• **ENTRIES SUPPLIED**

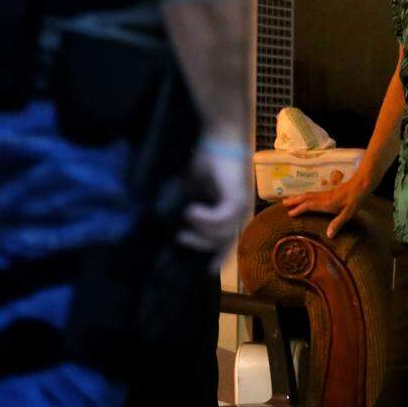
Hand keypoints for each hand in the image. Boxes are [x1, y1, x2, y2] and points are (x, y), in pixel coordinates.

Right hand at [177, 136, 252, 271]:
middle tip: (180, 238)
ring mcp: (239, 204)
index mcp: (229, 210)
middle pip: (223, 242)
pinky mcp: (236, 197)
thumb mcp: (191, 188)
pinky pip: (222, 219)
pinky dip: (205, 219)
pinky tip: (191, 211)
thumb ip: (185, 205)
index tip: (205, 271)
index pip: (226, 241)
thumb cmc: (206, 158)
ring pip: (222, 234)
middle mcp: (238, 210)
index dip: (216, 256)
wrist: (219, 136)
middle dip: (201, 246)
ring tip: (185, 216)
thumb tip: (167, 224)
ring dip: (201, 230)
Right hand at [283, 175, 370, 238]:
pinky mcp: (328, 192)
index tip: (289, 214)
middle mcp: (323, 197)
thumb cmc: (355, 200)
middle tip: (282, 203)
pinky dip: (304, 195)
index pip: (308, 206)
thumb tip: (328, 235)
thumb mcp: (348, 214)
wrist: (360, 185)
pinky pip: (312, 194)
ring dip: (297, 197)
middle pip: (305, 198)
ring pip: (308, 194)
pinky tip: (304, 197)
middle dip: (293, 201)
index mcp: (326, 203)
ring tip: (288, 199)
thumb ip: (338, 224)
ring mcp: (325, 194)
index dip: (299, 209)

...

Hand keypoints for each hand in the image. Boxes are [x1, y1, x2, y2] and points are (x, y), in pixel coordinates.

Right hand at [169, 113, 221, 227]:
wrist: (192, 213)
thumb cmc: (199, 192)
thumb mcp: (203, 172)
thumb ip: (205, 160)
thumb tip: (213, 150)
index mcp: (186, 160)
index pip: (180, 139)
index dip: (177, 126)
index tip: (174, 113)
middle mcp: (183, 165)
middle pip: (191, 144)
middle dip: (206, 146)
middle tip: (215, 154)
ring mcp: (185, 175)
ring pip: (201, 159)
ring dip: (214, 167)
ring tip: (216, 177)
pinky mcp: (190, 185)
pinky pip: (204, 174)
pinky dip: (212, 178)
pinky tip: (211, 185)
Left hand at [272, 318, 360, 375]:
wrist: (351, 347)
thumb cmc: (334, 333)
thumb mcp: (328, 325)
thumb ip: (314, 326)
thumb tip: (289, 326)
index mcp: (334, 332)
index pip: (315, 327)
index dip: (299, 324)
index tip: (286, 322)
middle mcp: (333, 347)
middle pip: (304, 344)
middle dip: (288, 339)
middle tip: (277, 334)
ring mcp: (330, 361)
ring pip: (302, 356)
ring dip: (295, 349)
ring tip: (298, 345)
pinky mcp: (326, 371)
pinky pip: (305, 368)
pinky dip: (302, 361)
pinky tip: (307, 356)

• **EXERCISE**
Taking the records above, retype every line from the one with "index dip: (216, 256)" down to the one with "index dip: (299, 209)", exactly and with nothing else.

• **ANSWER BOX**
index dip: (216, 256)
wrist: (219, 136)
middle dip: (201, 246)
ring tip: (185, 216)
thumb tip: (167, 224)
ring dip: (201, 230)
Right hand at [283, 175, 370, 238]:
pinky mcp: (328, 192)
index tip: (289, 214)
middle mcp: (323, 197)
thumb cmc: (355, 200)
middle tip: (282, 203)
pinky dip: (304, 195)
index pip: (308, 206)
thumb tip: (328, 235)
thumb mcp: (348, 214)
wrist: (360, 185)
pinky pip: (312, 194)
ring dip: (297, 197)
middle pip: (305, 198)
ring pip: (308, 194)
pinky tip: (304, 197)
middle dip: (293, 201)
index mcp: (326, 203)
ring tip: (288, 199)
thumb ip: (338, 224)
ring mcp: (325, 194)
index dip: (299, 209)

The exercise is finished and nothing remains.